(Beginning of Given text)
“Quis custodiet ipsos custodes?”  [Who will guard the guards themselves?]

–       “Satires:” a collection of satirical poems by the Latin author Juvenal, written in the late 1st and early 2nd centuries AD

Just when you thought the news could not get weirder, California’s Senior Senator, and Democratic Chair of the Senate Committee on Intelligence, Sen. Diane Feinstein, gave us this week’s gift to our 24/7 Talking Heads Media.  It seems that Feinstein’s committee has been investigating the CIA’s ‘detention and interrogation’ program, which commenced in 2002 under the GW Bush Administration.

Usually a staunch supporter of our CIA spies, Sen. Feinstein exploded on the Senate floor on Tuesday of this week, alleging that the CIA had hacked her staff’s computers – the staff of her Senate Committee on Intelligence, the committee whose job it is to oversee the operations of that always secretive, often newsworthy, but not-always-straight-shooting, gang over at CIA.

Not the North Korean Hacker’s Army – Not the Chinese Hacker’s Army – Not some kid in Palo Alto, working late in the family garage – Not some shadowy Eastern European hacker group – Not some wanna-be Edward Snowden, Whistleblower-type . . .. Wait a minute on that last one, maybe too soon to tell that . . .. Yes, Sen. Feinstein accuses her committee’s supervisee agency of turning the tables and hacking her committee staff’s own computers.

Now, why would CIA do that?!?

Well, there’s this 6,000-page secret report we’ve learned about.  And, those mysteriously destroyed videotapes (last accounted for in 2005, before being destroyed) of the CIA’s, . . . ahem . . .  advanced interrogation methods.   And, what’s this?  A lawyer, who just happens to be mentioned some 1600 times in that 6,000 page secret report, and, what a coincidence, who also just happened to have a connection with the GWB Whitehouse back when Veep Cheney was in full Dr. Strangelove mode, directing CIA renditions, and lots of other nasty business during the height of the Iraq War. . . .  Wait, is this some cheesy spy novel?  A B- movie script, perhaps?!?
(End of Given text)
## Assigned task
What does the Feinstein commentary say, summed up in two sentences? The material has no connection to the Feinstein commentary.
(Beginning of Source data)
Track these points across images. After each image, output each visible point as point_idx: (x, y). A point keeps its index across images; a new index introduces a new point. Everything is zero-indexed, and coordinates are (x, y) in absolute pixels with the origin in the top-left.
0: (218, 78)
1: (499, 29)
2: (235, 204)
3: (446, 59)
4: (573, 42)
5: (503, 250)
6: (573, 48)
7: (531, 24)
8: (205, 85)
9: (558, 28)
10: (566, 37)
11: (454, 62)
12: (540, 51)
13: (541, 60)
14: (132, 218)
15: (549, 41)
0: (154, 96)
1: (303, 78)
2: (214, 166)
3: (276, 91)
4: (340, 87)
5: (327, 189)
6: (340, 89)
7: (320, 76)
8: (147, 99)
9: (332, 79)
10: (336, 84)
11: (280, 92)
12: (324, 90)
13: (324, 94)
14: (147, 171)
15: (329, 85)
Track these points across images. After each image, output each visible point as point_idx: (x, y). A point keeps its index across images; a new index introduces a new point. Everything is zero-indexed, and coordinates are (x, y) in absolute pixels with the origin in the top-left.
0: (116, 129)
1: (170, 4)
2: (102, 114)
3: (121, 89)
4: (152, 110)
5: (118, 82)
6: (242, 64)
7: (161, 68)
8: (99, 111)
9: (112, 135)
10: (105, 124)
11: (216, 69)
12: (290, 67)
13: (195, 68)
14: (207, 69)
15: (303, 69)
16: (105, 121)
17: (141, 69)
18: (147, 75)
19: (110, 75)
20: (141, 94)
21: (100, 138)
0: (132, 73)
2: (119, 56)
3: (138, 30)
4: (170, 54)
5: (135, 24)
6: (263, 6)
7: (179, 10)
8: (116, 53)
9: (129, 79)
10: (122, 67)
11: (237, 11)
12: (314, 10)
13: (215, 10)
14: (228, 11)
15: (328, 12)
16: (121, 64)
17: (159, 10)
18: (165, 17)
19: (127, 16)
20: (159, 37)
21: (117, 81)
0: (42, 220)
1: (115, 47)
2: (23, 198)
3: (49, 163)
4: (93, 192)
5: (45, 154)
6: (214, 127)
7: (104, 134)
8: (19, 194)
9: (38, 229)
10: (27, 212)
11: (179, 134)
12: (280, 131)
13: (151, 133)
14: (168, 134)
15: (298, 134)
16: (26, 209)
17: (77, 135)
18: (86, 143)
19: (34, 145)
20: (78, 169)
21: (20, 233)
(End of Source data)
## Worked solution
Sen. Diane Feinstein, the Democratic Chair of the Senate Committee on Intelligence, whose committee has been investigating the CIA's detention and interrogation program begun in 2002, alleged on the Senate floor that the CIA had hacked her committee staff's computers. As possible reasons, the commentary points to a 6,000-page secret report, destroyed videotapes of the CIA's interrogation methods, and a lawyer mentioned some 1600 times in that report who had a connection with the GW Bush White House.